The title is "Feeding Frenzy: A Race Across Europe in Search of the Perfect Meal" and the author is Stuart Stevens.

Stuart and his friend Rachel (known as "Rat") decide to go to Europe: "I think we should go," she said decisively. "Just to eat."

He wants to make the trip "in a very American car ... an old Mustang convertible ... that way no one could think we were English -- a particularly disturbing notion -- or French, which would also be highly regrettable." She wants to bring along Henry, a golden retriever. They want to eat at every Michelin 3 star restaurant in Europe. Rat's friend Carl offers to pay the bill as long as they visit all 29 restaurants on 29 consecutive days.

They set out to do all these things. The resulting story is sufficiently strange that at first I was convinced it was fictitious. Rat, a former model, is so ravishingly attractive that doors of 3 star temples fly open to them on minimal notice. Star chefs invite them for drinks and spend hours talking with them. The Mustang suffers repeated mechanical troubles, yet makes it from one end of Europe to the other, always reviving miraculously after the latest complete breakdown. Henry the dog is somehow admitted into trains, hotels and restaurants.

But at least for England and France (it also covers Belgium, Italy and Germany which I don't know as well) the details seem completely right, and my guess is that the real story generally matches this entertaining tale.

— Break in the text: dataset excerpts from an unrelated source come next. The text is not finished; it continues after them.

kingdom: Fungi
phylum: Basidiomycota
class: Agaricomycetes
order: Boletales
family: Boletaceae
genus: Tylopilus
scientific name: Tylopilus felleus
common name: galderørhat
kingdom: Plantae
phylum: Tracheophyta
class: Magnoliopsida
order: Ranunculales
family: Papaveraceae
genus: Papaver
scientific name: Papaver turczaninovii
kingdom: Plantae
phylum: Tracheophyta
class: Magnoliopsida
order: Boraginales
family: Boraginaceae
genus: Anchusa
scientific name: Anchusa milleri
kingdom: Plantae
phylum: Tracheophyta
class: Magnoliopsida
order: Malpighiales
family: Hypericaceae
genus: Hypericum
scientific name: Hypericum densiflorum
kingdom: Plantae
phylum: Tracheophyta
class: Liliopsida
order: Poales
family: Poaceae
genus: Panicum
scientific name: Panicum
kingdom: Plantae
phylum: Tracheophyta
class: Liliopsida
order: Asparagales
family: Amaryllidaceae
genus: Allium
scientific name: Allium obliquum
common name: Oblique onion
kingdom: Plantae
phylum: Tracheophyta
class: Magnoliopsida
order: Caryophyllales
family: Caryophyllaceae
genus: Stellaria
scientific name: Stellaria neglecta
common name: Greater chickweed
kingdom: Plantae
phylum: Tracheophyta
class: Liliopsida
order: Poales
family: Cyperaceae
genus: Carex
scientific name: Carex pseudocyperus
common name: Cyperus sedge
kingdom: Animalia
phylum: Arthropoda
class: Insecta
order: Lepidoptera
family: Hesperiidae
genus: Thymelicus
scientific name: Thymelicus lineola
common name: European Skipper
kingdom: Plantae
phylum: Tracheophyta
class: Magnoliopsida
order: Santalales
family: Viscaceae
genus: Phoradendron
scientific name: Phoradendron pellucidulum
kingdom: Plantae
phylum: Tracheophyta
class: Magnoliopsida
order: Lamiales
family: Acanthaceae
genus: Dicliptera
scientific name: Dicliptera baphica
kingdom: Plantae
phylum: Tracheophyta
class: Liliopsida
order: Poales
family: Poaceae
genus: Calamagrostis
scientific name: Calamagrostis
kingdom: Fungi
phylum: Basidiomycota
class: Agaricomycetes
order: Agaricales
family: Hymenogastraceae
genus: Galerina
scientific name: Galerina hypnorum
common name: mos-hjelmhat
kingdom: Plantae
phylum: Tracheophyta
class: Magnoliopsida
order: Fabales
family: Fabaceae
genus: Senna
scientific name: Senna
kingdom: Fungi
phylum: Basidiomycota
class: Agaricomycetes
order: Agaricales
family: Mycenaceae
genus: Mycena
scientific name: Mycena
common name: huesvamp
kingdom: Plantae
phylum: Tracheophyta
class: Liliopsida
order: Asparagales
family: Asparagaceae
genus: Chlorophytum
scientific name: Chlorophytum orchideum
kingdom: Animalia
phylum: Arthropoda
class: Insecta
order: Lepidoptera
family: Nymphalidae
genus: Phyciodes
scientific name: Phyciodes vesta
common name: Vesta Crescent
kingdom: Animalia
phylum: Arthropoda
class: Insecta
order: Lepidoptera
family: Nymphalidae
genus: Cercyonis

Stevens is knowledgeable about food and some of the best food writers, so the coverage of the meals is interesting and at times deeply insightful, though he doesn't feel duty bound to describe every dish, every wine. Devout foodies will complain that he spends too much time talking about things other than food: his lovely companion, his troublesome car, his hatred of Germans. He runs out of space (or energy) toward the end, and rushes through 10 of the 3 star places in the final 35 pages of a 265 page book. Finally, since many of the places mentioned are either out of business or no longer hold 3 stars, it is not useful as an up to date travel guide.

Nonetheless the book works well for what it is. Like much of what goes on in Chowhound, this is a light, quick read, not a book to pore over...a raspberry soufflé, not a 3 day lièvre à la royale, a book to be enjoyed on an airplane flight.

It is out of print in the US (though widely available used) but recently reissued in paperback in the UK.